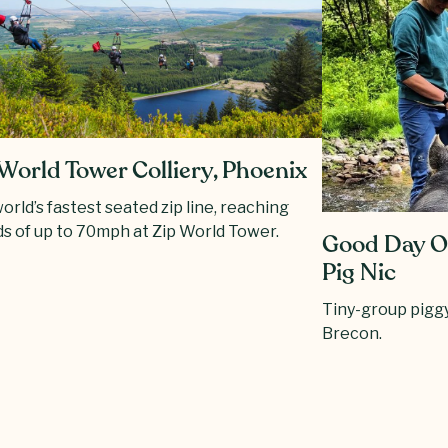
World Tower Colliery, Phoenix
orld’s fastest seated zip line, reaching
s of up to 70mph at Zip World Tower.
Good Day Ou
Pig Nic
Tiny-group piggy
Brecon.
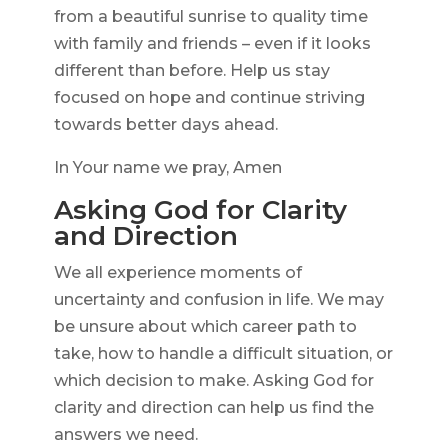
from a beautiful sunrise to quality time
with family and friends – even if it looks
different than before. Help us stay
focused on hope and continue striving
towards better days ahead.
In Your name we pray, Amen
Asking God for Clarity
and Direction
We all experience moments of
uncertainty and confusion in life. We may
be unsure about which career path to
take, how to handle a difficult situation, or
which decision to make. Asking God for
clarity and direction can help us find the
answers we need.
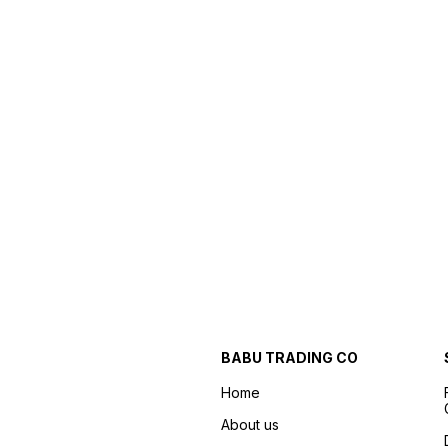
BABU TRADING CO
Home
About us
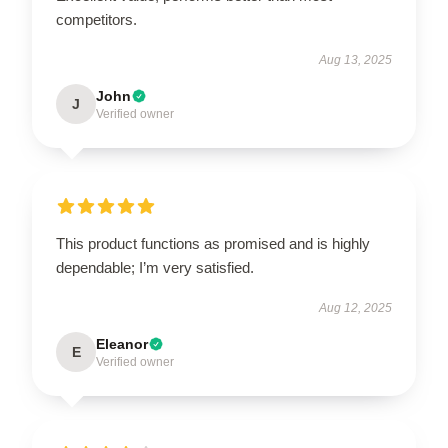
competitors.
Aug 13, 2025
John
J
Verified owner
This product functions as promised and is highly
dependable; I’m very satisfied.
Aug 12, 2025
Eleanor
E
Verified owner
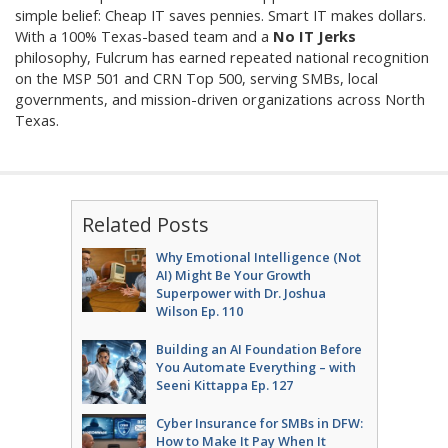
simple belief: Cheap IT saves pennies. Smart IT makes dollars.
With a 100% Texas-based team and a
No IT Jerks
philosophy, Fulcrum has earned repeated national recognition
on the MSP 501 and CRN Top 500, serving SMBs, local
governments, and mission-driven organizations across North
Texas.
Related Posts
Why Emotional Intelligence (Not
AI) Might Be Your Growth
Superpower with Dr. Joshua
Wilson Ep. 110
Building an AI Foundation Before
You Automate Everything – with
Seeni Kittappa Ep. 127
Cyber Insurance for SMBs in DFW:
How to Make It Pay When It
****
**Exercise goal**
Copy the data character for character, but drop all pictures from the copy.

**Solved problem**
World Tower Colliery, Phoenix
orld’s fastest seated zip line, reaching
s of up to 70mph at Zip World Tower.
Good Day Ou
Pig Nic
Tiny-group piggy
Brecon.
from a beautiful sunrise to quality time
with family and friends – even if it looks
different than before. Help us stay
focused on hope and continue striving
towards better days ahead.
In Your name we pray, Amen
Asking God for Clarity
and Direction
We all experience moments of
uncertainty and confusion in life. We may
be unsure about which career path to
take, how to handle a difficult situation, or
which decision to make. Asking God for
clarity and direction can help us find the
answers we need.
BABU TRADING CO
Home
About us
competitors.
Aug 13, 2025
John
J
Verified owner
This product functions as promised and is highly
dependable; I’m very satisfied.
Aug 12, 2025
Eleanor
E
Verified owner
simple belief: Cheap IT saves pennies. Smart IT makes dollars.
With a 100% Texas-based team and a
No IT Jerks
philosophy, Fulcrum has earned repeated national recognition
on the MSP 501 and CRN Top 500, serving SMBs, local
governments, and mission-driven organizations across North
Texas.
Related Posts
Why Emotional Intelligence (Not
AI) Might Be Your Growth
Superpower with Dr. Joshua
Wilson Ep. 110
Building an AI Foundation Before
You Automate Everything – with
Seeni Kittappa Ep. 127
Cyber Insurance for SMBs in DFW:
How to Make It Pay When It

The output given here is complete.